Aceh berkembang setelah Malaka diduduki Portugis pada 1511. Mengingat sebagian besar para pedagang beragama Islam maka mereka pindah dari Malaka ke Aceh. Faktor lain adalah jatuhnya Samodera Pasai ke tangan Portugis (1521), sehingga menambah keramaian Aceh. Pada tahun 1530, Aceh melepaskan diri dari kerajaan Pedir pada 1520 dan berdirilah Kerajaan Aceh dengan Sultan Ali Mughayat (1514-1528) sebagai raja pertama.
Politik Kerajaan Aceh
Kerajaan Aceh mengalami puncak kejayaan pada masa pemerintahan Sultan Iskandar Muda (1607-1636). Sultan bercita-cita menjadikan Aceh sebagai kerajaan besar dan kuat. Untuk itu, kerajaan-kerajaan di Semenanjung Malaka harus ditaklukkan, yakni Pahang, Kedah, Perlak, Johor dan sebagainya.

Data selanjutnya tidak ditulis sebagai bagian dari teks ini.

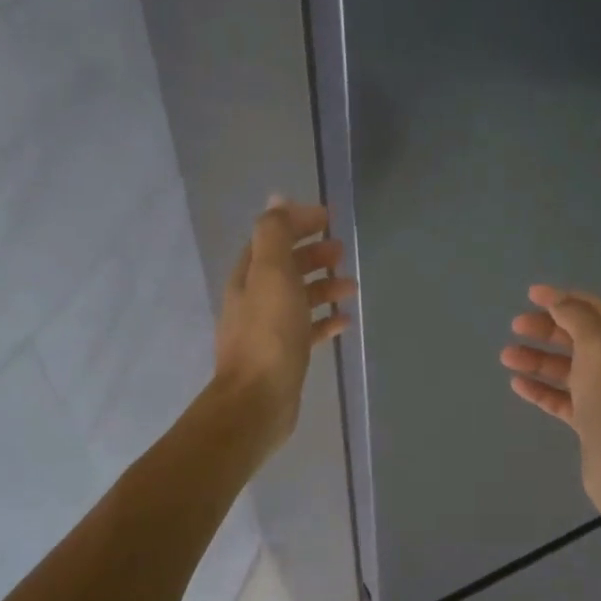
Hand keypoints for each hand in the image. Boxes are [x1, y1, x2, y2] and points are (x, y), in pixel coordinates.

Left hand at [214, 198, 355, 460]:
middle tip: (341, 250)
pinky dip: (326, 321)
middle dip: (312, 255)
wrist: (258, 401)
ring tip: (352, 286)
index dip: (297, 224)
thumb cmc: (268, 334)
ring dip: (324, 287)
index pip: (271, 238)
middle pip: (285, 267)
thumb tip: (278, 198)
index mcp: (248, 277)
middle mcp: (255, 300)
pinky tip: (346, 321)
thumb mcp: (271, 274)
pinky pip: (308, 330)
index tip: (328, 219)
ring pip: (299, 298)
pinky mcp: (285, 356)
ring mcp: (269, 330)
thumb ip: (275, 234)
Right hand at [501, 285, 600, 521]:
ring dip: (537, 359)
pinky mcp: (591, 422)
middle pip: (578, 338)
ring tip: (506, 355)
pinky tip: (517, 383)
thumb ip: (577, 317)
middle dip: (546, 328)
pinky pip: (561, 398)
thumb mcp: (599, 346)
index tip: (530, 294)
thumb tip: (558, 301)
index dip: (563, 299)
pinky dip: (540, 389)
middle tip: (515, 325)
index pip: (594, 310)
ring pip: (566, 368)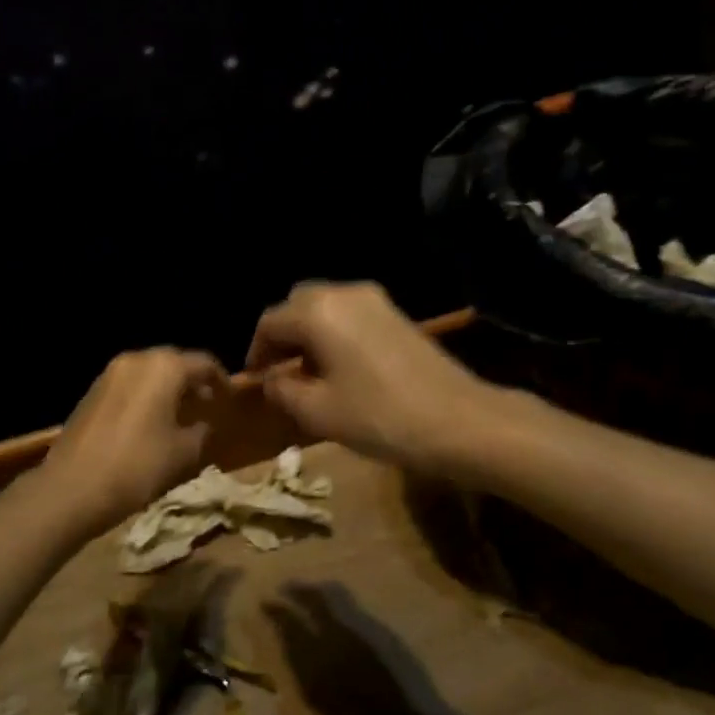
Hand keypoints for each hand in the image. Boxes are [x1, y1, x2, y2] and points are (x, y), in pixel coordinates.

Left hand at [36, 347, 228, 531]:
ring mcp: (109, 374)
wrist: (72, 488)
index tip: (230, 399)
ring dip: (168, 388)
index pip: (203, 362)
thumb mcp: (183, 453)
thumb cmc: (138, 466)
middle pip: (173, 362)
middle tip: (207, 404)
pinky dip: (146, 396)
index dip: (221, 380)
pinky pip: (129, 386)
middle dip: (193, 381)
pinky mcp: (92, 392)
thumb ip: (201, 431)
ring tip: (181, 414)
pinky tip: (151, 422)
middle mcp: (136, 360)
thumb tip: (203, 424)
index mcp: (164, 367)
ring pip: (149, 373)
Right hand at [245, 282, 494, 475]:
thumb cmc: (379, 416)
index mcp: (318, 312)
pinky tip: (340, 368)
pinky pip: (350, 315)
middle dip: (283, 336)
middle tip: (279, 372)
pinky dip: (334, 333)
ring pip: (326, 307)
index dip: (256, 352)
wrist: (459, 420)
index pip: (270, 322)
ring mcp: (376, 301)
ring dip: (309, 334)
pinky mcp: (397, 315)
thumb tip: (271, 379)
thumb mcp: (318, 412)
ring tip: (308, 374)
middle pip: (298, 305)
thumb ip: (282, 390)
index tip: (255, 380)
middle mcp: (344, 293)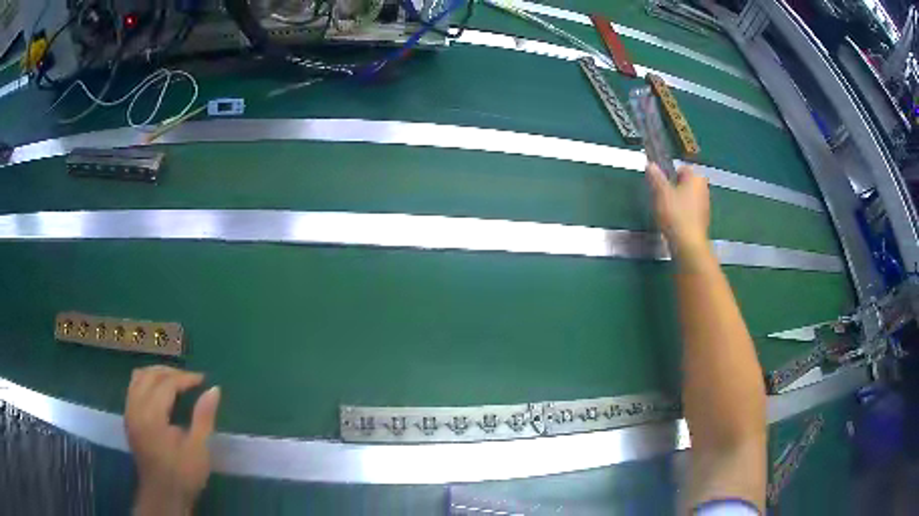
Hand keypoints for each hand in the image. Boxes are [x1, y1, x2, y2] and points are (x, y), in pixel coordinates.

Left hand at [125, 366, 220, 515]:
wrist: (163, 496)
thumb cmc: (183, 474)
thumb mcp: (198, 449)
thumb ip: (203, 417)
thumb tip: (214, 389)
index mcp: (151, 415)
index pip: (166, 383)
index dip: (185, 378)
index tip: (203, 380)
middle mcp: (135, 408)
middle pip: (149, 375)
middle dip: (170, 372)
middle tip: (190, 379)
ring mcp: (129, 412)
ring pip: (138, 378)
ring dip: (156, 374)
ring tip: (175, 381)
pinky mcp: (128, 418)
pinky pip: (133, 388)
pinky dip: (147, 383)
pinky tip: (159, 393)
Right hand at [645, 163, 710, 260]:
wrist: (688, 244)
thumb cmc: (676, 214)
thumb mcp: (661, 192)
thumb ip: (656, 177)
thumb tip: (651, 164)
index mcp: (696, 178)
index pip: (682, 168)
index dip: (670, 174)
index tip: (661, 185)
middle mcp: (704, 189)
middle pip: (686, 184)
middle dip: (674, 188)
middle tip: (662, 197)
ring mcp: (705, 206)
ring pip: (688, 198)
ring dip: (678, 202)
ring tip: (666, 211)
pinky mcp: (702, 221)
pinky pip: (690, 211)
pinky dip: (682, 214)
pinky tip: (674, 222)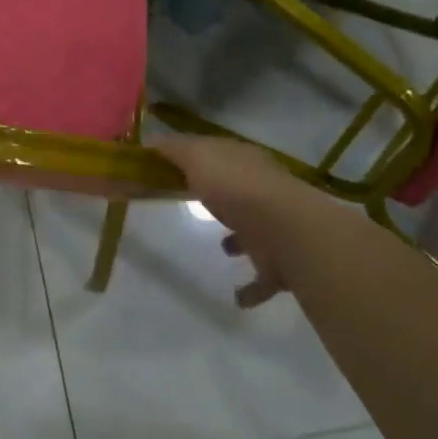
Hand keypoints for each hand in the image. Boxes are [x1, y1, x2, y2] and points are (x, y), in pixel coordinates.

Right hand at [155, 135, 359, 307]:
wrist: (285, 232)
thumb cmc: (236, 188)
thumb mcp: (198, 156)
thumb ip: (174, 149)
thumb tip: (152, 141)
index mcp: (243, 162)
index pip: (217, 154)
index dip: (195, 159)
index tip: (170, 170)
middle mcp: (261, 192)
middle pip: (237, 191)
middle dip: (220, 196)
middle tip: (192, 204)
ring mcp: (273, 228)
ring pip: (254, 231)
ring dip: (239, 240)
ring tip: (222, 248)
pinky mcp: (277, 264)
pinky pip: (262, 278)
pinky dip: (251, 288)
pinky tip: (236, 297)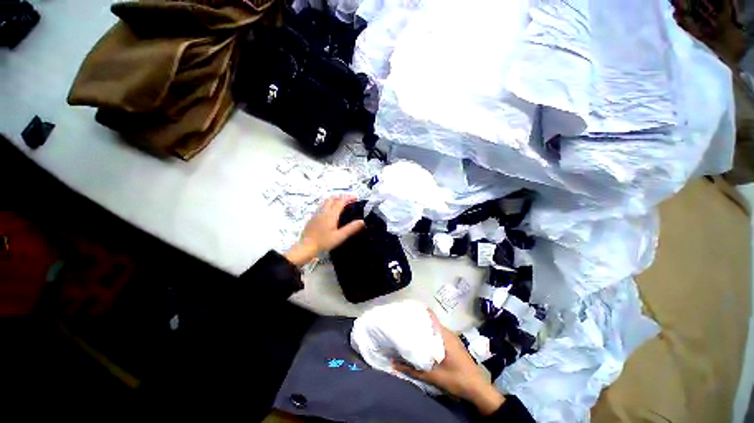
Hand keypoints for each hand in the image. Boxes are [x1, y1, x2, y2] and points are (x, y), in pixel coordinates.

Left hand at [284, 195, 365, 265]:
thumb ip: (351, 228)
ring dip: (334, 200)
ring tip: (341, 205)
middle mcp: (323, 211)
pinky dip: (328, 205)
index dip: (349, 197)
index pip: (340, 201)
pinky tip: (330, 214)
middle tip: (349, 201)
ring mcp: (316, 214)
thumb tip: (362, 221)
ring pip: (325, 202)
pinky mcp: (312, 218)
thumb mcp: (339, 237)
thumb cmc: (323, 242)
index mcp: (330, 214)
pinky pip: (321, 207)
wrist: (305, 247)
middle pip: (332, 198)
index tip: (356, 198)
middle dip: (341, 197)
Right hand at [394, 311, 504, 415]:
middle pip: (431, 322)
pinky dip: (431, 337)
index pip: (430, 315)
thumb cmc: (457, 379)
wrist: (479, 389)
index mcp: (444, 334)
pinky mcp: (454, 345)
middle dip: (418, 322)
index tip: (406, 311)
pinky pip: (439, 335)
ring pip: (435, 329)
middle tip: (404, 324)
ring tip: (410, 333)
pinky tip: (423, 344)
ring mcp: (452, 338)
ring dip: (425, 330)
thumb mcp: (433, 376)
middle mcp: (448, 333)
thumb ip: (413, 370)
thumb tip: (393, 364)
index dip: (418, 311)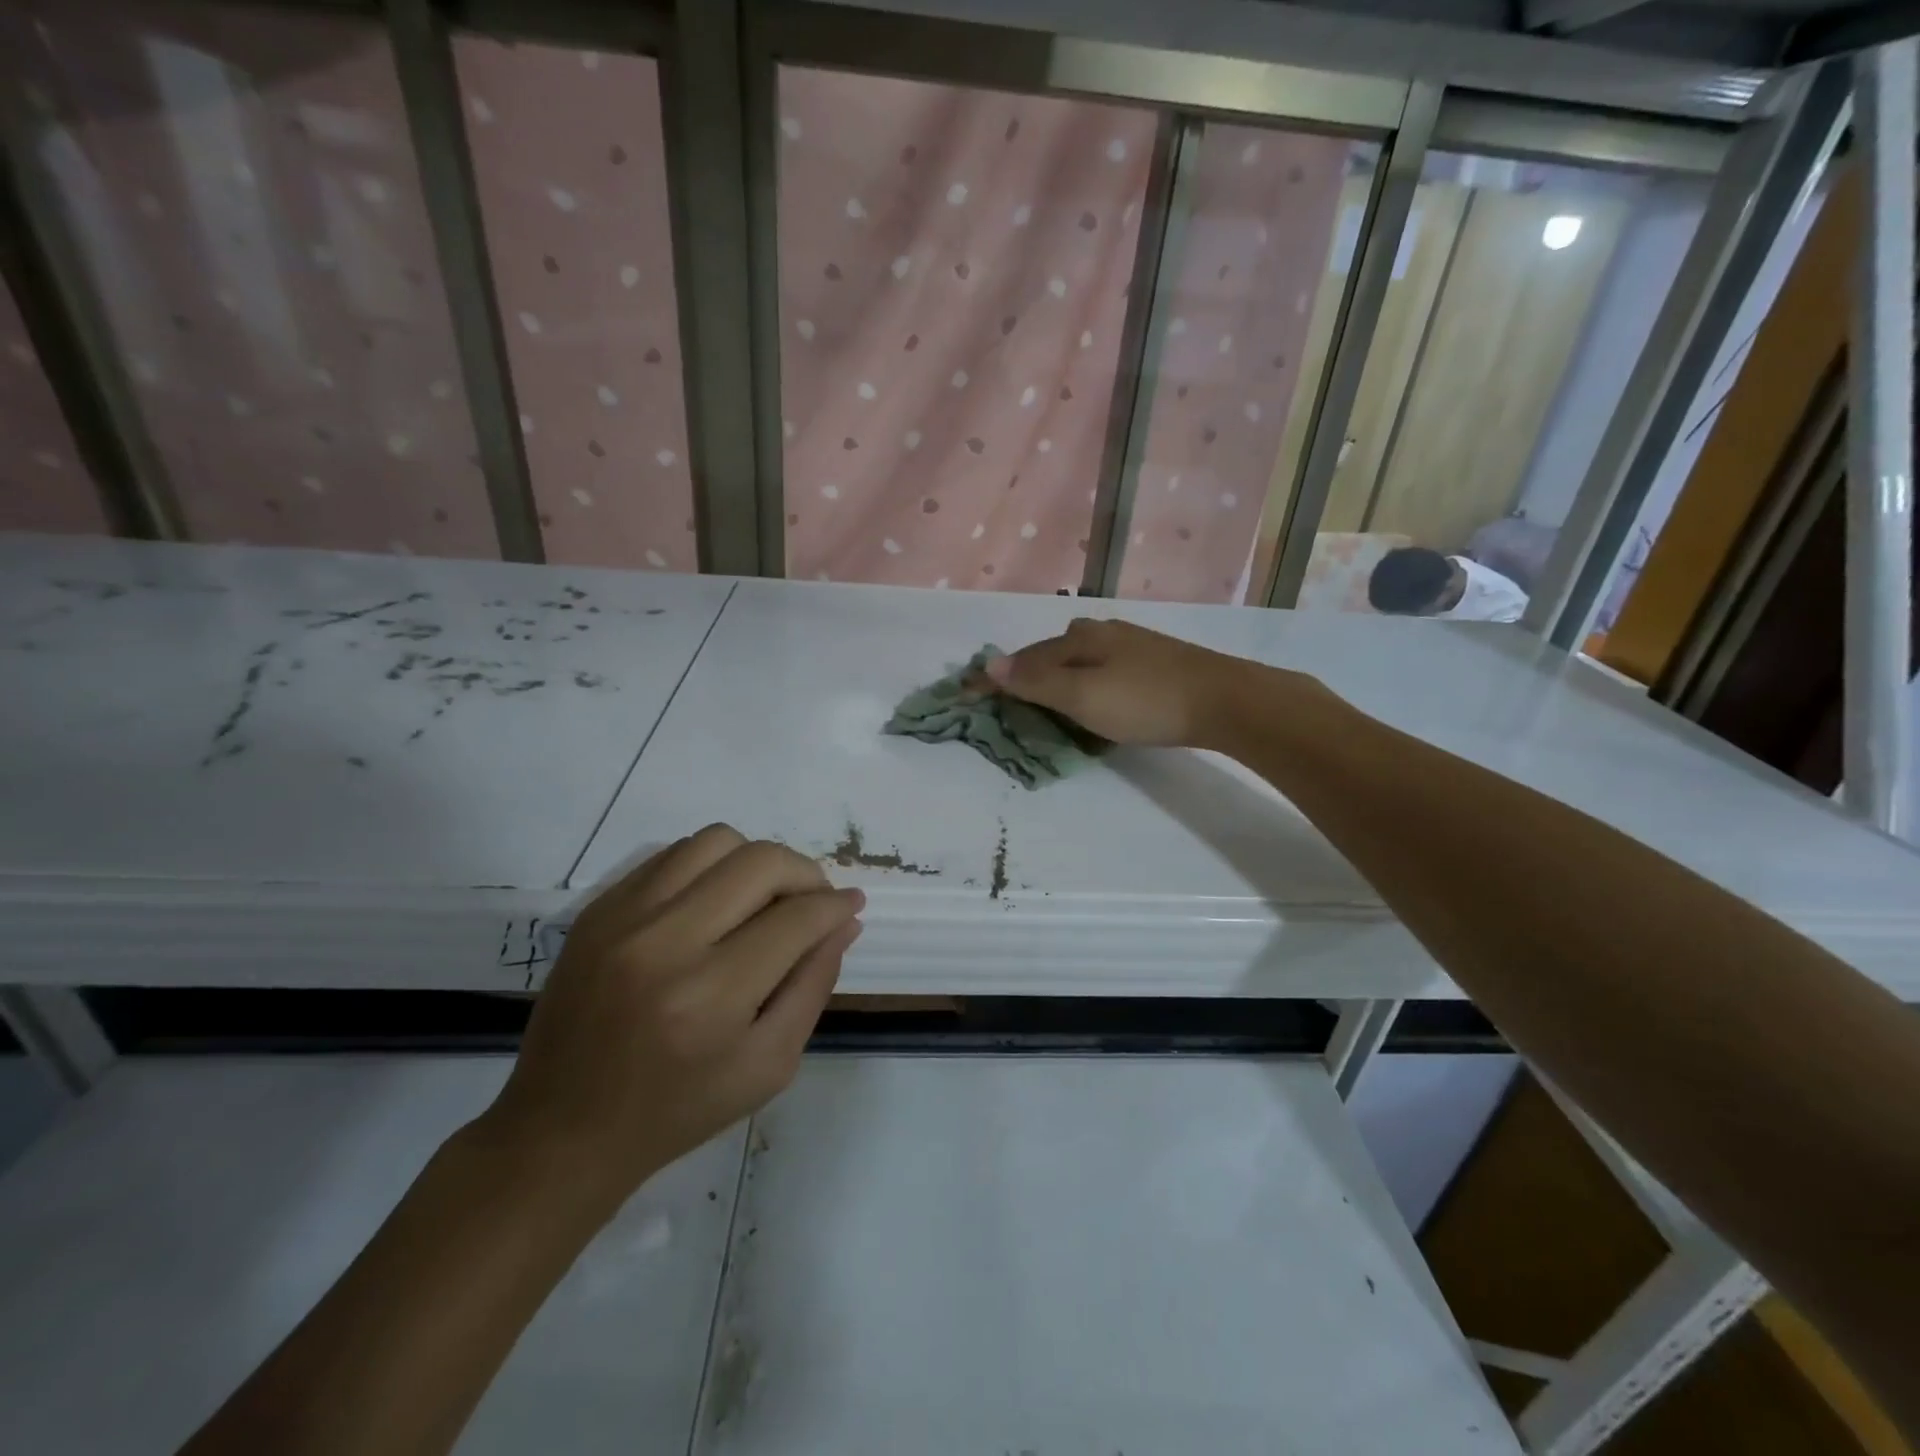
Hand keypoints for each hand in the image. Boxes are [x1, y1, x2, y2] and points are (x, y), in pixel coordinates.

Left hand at [482, 825, 861, 1212]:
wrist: (561, 1129)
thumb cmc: (677, 1110)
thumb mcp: (768, 1066)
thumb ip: (813, 985)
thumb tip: (844, 921)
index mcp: (710, 997)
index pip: (796, 919)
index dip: (835, 906)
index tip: (851, 904)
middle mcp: (665, 944)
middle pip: (761, 862)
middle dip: (806, 873)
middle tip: (814, 901)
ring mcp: (623, 919)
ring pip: (716, 841)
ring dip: (757, 861)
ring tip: (764, 897)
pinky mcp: (598, 910)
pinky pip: (672, 855)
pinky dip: (711, 867)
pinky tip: (716, 901)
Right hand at [983, 617, 1264, 747]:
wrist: (1224, 701)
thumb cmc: (1146, 700)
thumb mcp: (1083, 696)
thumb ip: (1037, 682)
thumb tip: (990, 664)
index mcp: (1078, 638)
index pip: (1023, 658)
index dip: (994, 676)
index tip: (964, 691)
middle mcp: (1100, 632)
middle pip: (1049, 651)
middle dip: (1023, 670)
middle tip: (1003, 695)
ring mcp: (1129, 644)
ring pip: (1077, 657)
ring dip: (1053, 674)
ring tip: (1042, 696)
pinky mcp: (1153, 660)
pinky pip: (1099, 667)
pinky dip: (1081, 679)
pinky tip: (1091, 691)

Pengganti Sultan Iskandar Muda ialah Sultan Iskandar Tani (1636-1641). Setelah itu Aceh terus mengalami kemunduran, karena tidak terdapat sultan yang kuat. Kerajaan Aceh tidak mampu bersaing dengan Belanda, yang menguasai Malaka pada tahun 1641.
Kehidupan Ekonomi Kerajaan Aceh
Kehidupan ekonomi masyarakat Aceh adalah dalam bidang pelayaran dan perdagangan. Pada masa kejayaannya, perekonomian berkembang pesat. Penguasaan Aceh atas daerah-daerah pantai barat dan timur Sumatra banyak menghasilkan lada. Sementara itu, Semenanjung Malaka banyak menghasilkan
lada dan timah. Hasil bumi dan alam menjadi bahan ekspor yang penting bagi Aceh, sehingga perekonomian Aceh maju dengan pesat.
Kehidupan Sosial Budaya Kerajaan Aceh
Dalam masyarakat Aceh terdapat dua kelompok sosial yang saling berebut pengaruh yakni Golongan Teuku dan Golongan Tengku. Golongan Teuku adalah kaum bangsawan yang memegang kekuasaan sipil, sedangkan golongan Tengku adalah kaum ulama yang memegang peranan penting dalam bidang sosial keagamaan.
Sementara itu di dalam golongan agama terdapat dua aliran yang saling bersaing, yaitu Syiah dan Sunnah wal Jama’ah. Pada masa Sultan Iskandar Muda, aliran Syiah berkembang pesat. Tokoh aliran ini ialah Hamzah Fansuri, yang kemudian diteruskan oleh Syamsuddin Pasai. Setelah Sultan Iskansar Muda meninggal, aliran Sunnah wal Jama’ah yang berkembang pesat.
Tokoh aliran ini adalah Nuruddin ar Raniri yang berhasil menulis sejarah Aceh dengan judul Bustanus Salatin, yang berisi adat istiadat Aceh dan ajaran agama Islam. Peninggalan budaya Islam yang cukup menonjol adalah bangunan Masjid Baitturachman yang dibangun pada masa pemerintahan Sultan Iskandar Muda. Masjid Baitturachman sudah mengalami beberapa kali renovasi dan penambahan kubah pada tahun 1935 dan 1958.
Kesimpulan
Sultan Iskandar Muda memiliki cita-cita menjadikan Aceh sebagai kerajaan besar dan kuat. Untuk mencapai tujuannya, Sultan Iskandar Muda menaklukkan beberapa kerajaan di Semenanjung Malaka seperti Pahang, Kedah, Perlak, Johor dan sebagainya. Namun, setelah Sultan Iskandar Muda wafat, penggantinya, Sultan Iskandar Tani (1636-1641) tidak mampu mempertahankan kekuasaan Kerajaan Aceh.
Akibatnya, Kerajaan Aceh terus mengalami kemunduran dan tidak mampu bersaing dengan kekuatan Barat seperti Belanda yang pada tahun 1641 berhasil menguasai Malaka. Oleh karena itu, dapat disimpulkan bahwa perkembangan Kerajaan Aceh sangat dipengaruhi oleh faktor-faktor politik dan sejarah yang terjadi di wilayah sekitarnya.